七
唯一、そんな気違いになった私を気にかけてくれたのがCさんでした。Cさんは遅れていた分のノートを見せてくれました。共に弁当を食べてくれました。ただ、いえ、不満はないのですが、Cさんの発言の中に、所々、気持ち悪い、下心のようなものを感じずにはいられませんでした。
翌る日、私はCさんと共に家庭科室に向かっていました。なんでも、時間割が変わったとかで、私は知らなかったのですが、Cさんがそう言うので、ついていきました。しかし、そこにつくと、誰もいませんでした。先にいるはずの先生も、颯爽と移動する委員長もいません。私はそこに不気味さを感じました。
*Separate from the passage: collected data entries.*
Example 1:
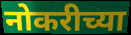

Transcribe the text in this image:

नोकरीच्या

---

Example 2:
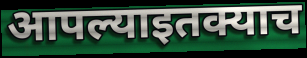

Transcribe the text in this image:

आपल्याइतक्याच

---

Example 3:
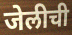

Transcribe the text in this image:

जेलीची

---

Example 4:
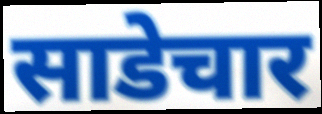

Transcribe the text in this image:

「ずっと、君を目で追いかけていたんだ。気がついたら、家まで知っちゃって、でも、話しかけるのも、どうすればいいか分からなくて、ただ、追いかけていたんだ。」
「だから、私のことを知っていたの。」
彼はきっと、私より気が狂っているのでしょう。
「ああ、でも、やっと、高校生になってから、話せるようになって。嬉しかったんだ。だから、よかったら、僕と恋人になってくれないかな。」
気違いはどこにだっているのでしょう。私はまた、関わる人を間違えたのでしょうか。ただ、彼が不快で不快で、たまりませんでした。気違い女は、気違いの男を引き寄せるのでしょうか。
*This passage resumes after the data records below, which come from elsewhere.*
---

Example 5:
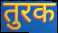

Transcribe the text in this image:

तुरकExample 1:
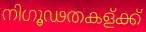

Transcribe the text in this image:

നിഗൂഢതകള്ക്ക്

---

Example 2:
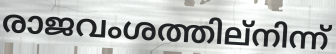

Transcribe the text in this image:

രാജവംശത്തില്നിന്ന്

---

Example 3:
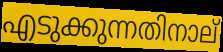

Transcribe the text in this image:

എടുക്കുന്നതിനാല്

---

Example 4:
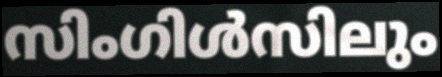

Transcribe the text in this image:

സിംഗിൾസിലും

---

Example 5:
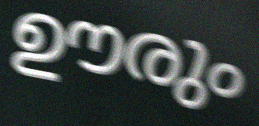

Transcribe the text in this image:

ഊരുംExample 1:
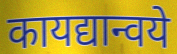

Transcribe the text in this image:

कायद्यान्वये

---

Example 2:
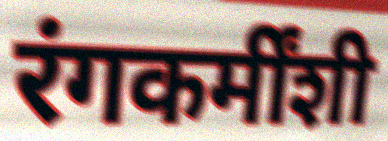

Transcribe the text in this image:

रंगकर्मींशी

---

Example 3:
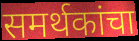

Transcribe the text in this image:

समर्थकांचा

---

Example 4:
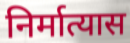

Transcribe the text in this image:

निर्मात्यास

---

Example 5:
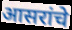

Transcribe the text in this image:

आसरांचेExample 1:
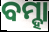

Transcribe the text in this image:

ବମ୍ହା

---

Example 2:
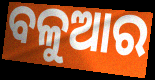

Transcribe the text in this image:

ବଳୁଆର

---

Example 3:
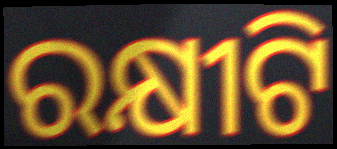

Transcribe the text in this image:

ରକ୍ଷୀଟି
「いえ、私は誰かと恋人になるつもりはない。あなたもそう。きっと、私より、うんと綺麗で、頭が良い、清楚な人と付き合えると思う。お世辞でも、断り文句でもなく、そう思う。」
彼は烈火のごとく怒り狂いました。ああ、やはり気違いだ、ああ、こんな時にも姉の姿が目に浮かぶのだ、と、そう思う他なく、ただ、彼に同情し、また強姦されるのではないかと、ただ、何の感情も湧かず、彼を見つめました。
「ああ、お前は、気違いで、僕以外、お前を理解できないだろう。なのに、何故?僕は、お前に、ノートだって、範囲だって教えた筈だ。なのに、何故?」
「感謝はしているんだ。ただ、それとはまた別というか、それはただの、押し売りじゃないか。」
「押し売りだろうか。でも、僕は、尽くしてきたんだ。お前が、無頼漢につけられていたら、警察を呼んだ。金に困ったら、金を家に置いてきた。飯を食わせて貰えなかったら、宅配を頼んでやっただろう。それを、お前はただの変質者だと、決めつけた!それに対して、僕は、怒らなかった!こんなにも、優しい男は、いない。」
彼はもう、人間ではありませんでした。ただの、動物に過ぎません。凶暴で、目先の利益だけの、比較的知能の低い、肉食動物です。
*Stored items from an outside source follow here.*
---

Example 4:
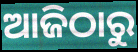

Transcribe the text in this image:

ଆଜିଠାରୁ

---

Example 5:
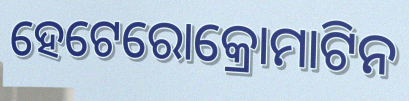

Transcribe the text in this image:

ହେଟେରୋକ୍ରୋମାଟିନ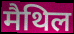
मैथिलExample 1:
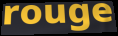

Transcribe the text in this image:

rouge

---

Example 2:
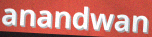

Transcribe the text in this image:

anandwan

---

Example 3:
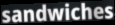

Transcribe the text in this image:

sandwiches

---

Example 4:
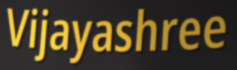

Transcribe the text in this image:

Vijayashree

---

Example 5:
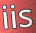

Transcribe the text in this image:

iis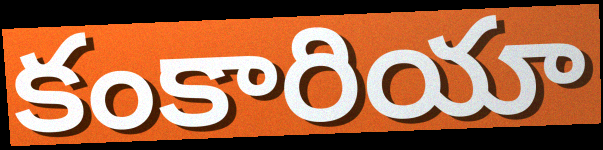
కంకారియాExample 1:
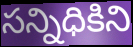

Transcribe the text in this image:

సన్నిధికిని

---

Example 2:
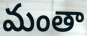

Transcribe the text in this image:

మంతా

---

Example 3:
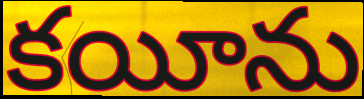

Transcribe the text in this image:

కయీను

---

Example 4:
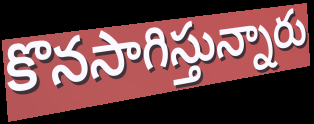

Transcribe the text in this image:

కొనసాగిస్తున్నారు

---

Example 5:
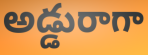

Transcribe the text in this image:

అడ్డురాగా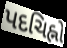
પદચિહ્નો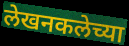
लेखनकलेच्या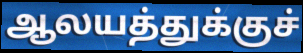
ஆலயத்துக்குச்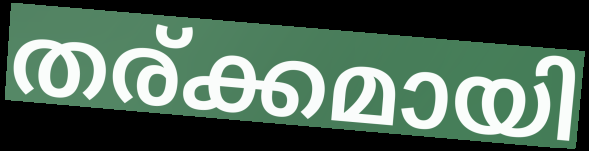
തര്ക്കമായി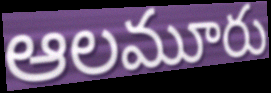
ఆలమూరు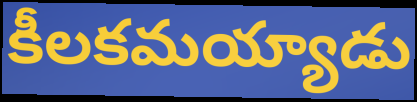
కీలకమయ్యాడు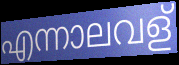
എന്നാലവള്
ただただ、そこから逃げ出したいばかりで、チャイムもなっていたので、ドアを思いっきり叩き、大きな物音を出しました。ちょうどそこを通った先生に注意され、教室に戻されました。彼は、目の焦点が合っていなかったとかで、精神病院に入院することになりました。それは、私にとって、学校が少し平穏になることでした。
姉は、こんな思いをしたのでしょうか。いえ、ありえない、こんな気違い、見たこともないでしょう。これが、私が姉になれない理由なのです。